Monday, September 4, 2017

Close Encounters of the Third Kind rereleased

It is not only one of the greatest science fiction films of all time, it is one of the greatest films of all time. Period.

A digitally remastered edition of Close Encounters of the Third Kind is enjoying a serotinal re-release in theaters for its 40th anniversary. I went to see it today as I never had the chance to see it on the big screen when I was a kid. It's magnificent. I know there have been grumblings among techie cinephiles out there about aspect ratios or the loss of film grain. I. Don't. Care.

In the event that there is a reader who has not seen this landmark achievement yet, I will do two things. One, I will (mostly) try to avoid spoilers. Two, I will give a quick precis of the film.
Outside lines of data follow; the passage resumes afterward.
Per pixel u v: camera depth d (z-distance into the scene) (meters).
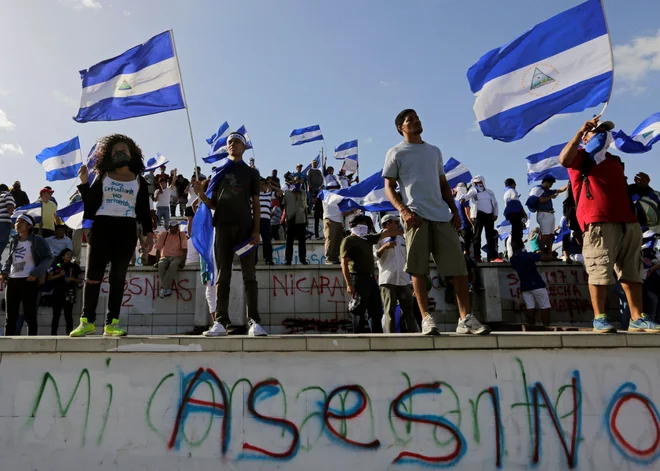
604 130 5.93
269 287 10.88
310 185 18.95
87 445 4.88
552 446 5.00
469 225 12.15
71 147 14.85
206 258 6.70
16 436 4.88
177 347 5.05
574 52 6.38
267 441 4.91
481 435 5.00
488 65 6.65
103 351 5.03
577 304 10.98
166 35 7.62
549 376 5.15
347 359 5.11
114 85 7.57
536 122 6.40
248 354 5.08
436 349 5.15
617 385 5.15
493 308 10.73
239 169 6.34
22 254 8.09
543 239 11.56
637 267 5.71
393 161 5.83
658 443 5.04
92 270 5.76
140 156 6.22
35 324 8.05
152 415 4.93
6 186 14.84
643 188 6.55
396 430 4.98
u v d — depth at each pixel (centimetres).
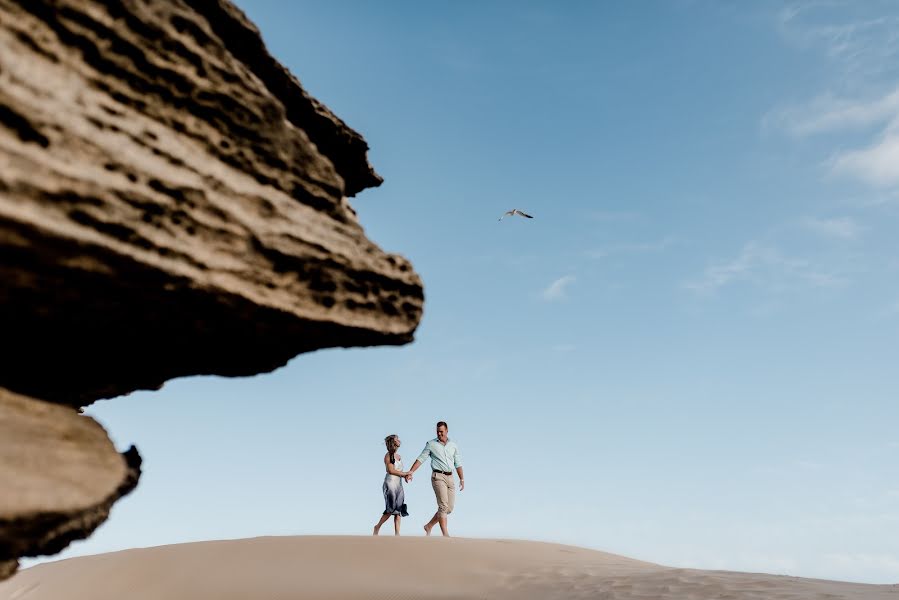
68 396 492
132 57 413
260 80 488
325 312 491
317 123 538
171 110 430
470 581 871
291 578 851
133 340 471
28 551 403
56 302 407
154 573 893
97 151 385
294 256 467
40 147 365
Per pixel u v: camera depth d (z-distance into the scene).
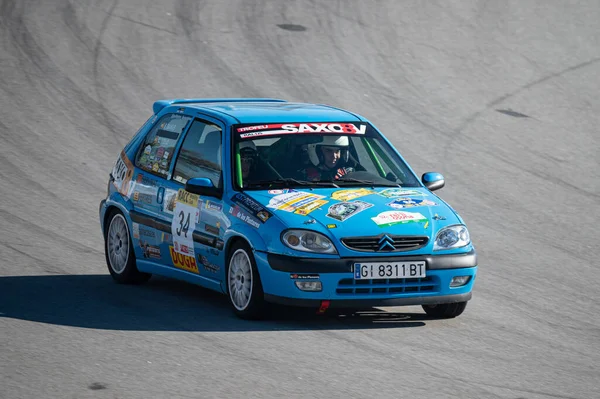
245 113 29.66
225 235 26.67
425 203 27.16
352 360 22.36
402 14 81.62
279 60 68.31
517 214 44.31
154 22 74.31
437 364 22.47
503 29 80.50
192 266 28.36
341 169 28.45
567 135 59.09
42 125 53.44
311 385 20.16
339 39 74.00
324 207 26.11
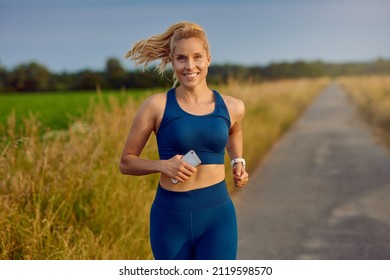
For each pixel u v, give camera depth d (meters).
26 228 5.71
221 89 19.53
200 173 3.95
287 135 21.45
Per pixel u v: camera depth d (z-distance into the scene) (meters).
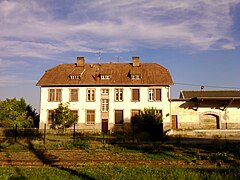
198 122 42.50
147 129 29.44
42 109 44.97
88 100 44.56
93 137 32.03
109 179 10.25
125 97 44.12
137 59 48.75
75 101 44.69
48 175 10.99
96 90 44.62
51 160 15.68
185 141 26.77
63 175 11.12
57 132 40.28
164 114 43.06
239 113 42.34
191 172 11.33
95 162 15.00
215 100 42.06
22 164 14.45
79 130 42.19
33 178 10.43
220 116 42.38
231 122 42.22
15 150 19.94
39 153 18.62
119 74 46.47
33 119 48.56
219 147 20.58
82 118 44.22
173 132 36.06
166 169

Roy (played by Richard Dreyfuss) is an electrical line worker who on a call late one night, has an encounter with a UFO. From that point forward, his mind is obsessed with the image of an odd, conical formation of rock and the sensation that something momentous is about to take place.

This film is a straight masterpiece, top to bottom. Though I actively looked, I still could not find any flaws with it (except perhaps for one which I will address later). I could be here all day describing how Spielberg's genius is on full display in shot composition and a knack for terrifying suspense that rivals Hitchcock. Instead, I thought I would focus on one of his talents that seldom gets attention: writing.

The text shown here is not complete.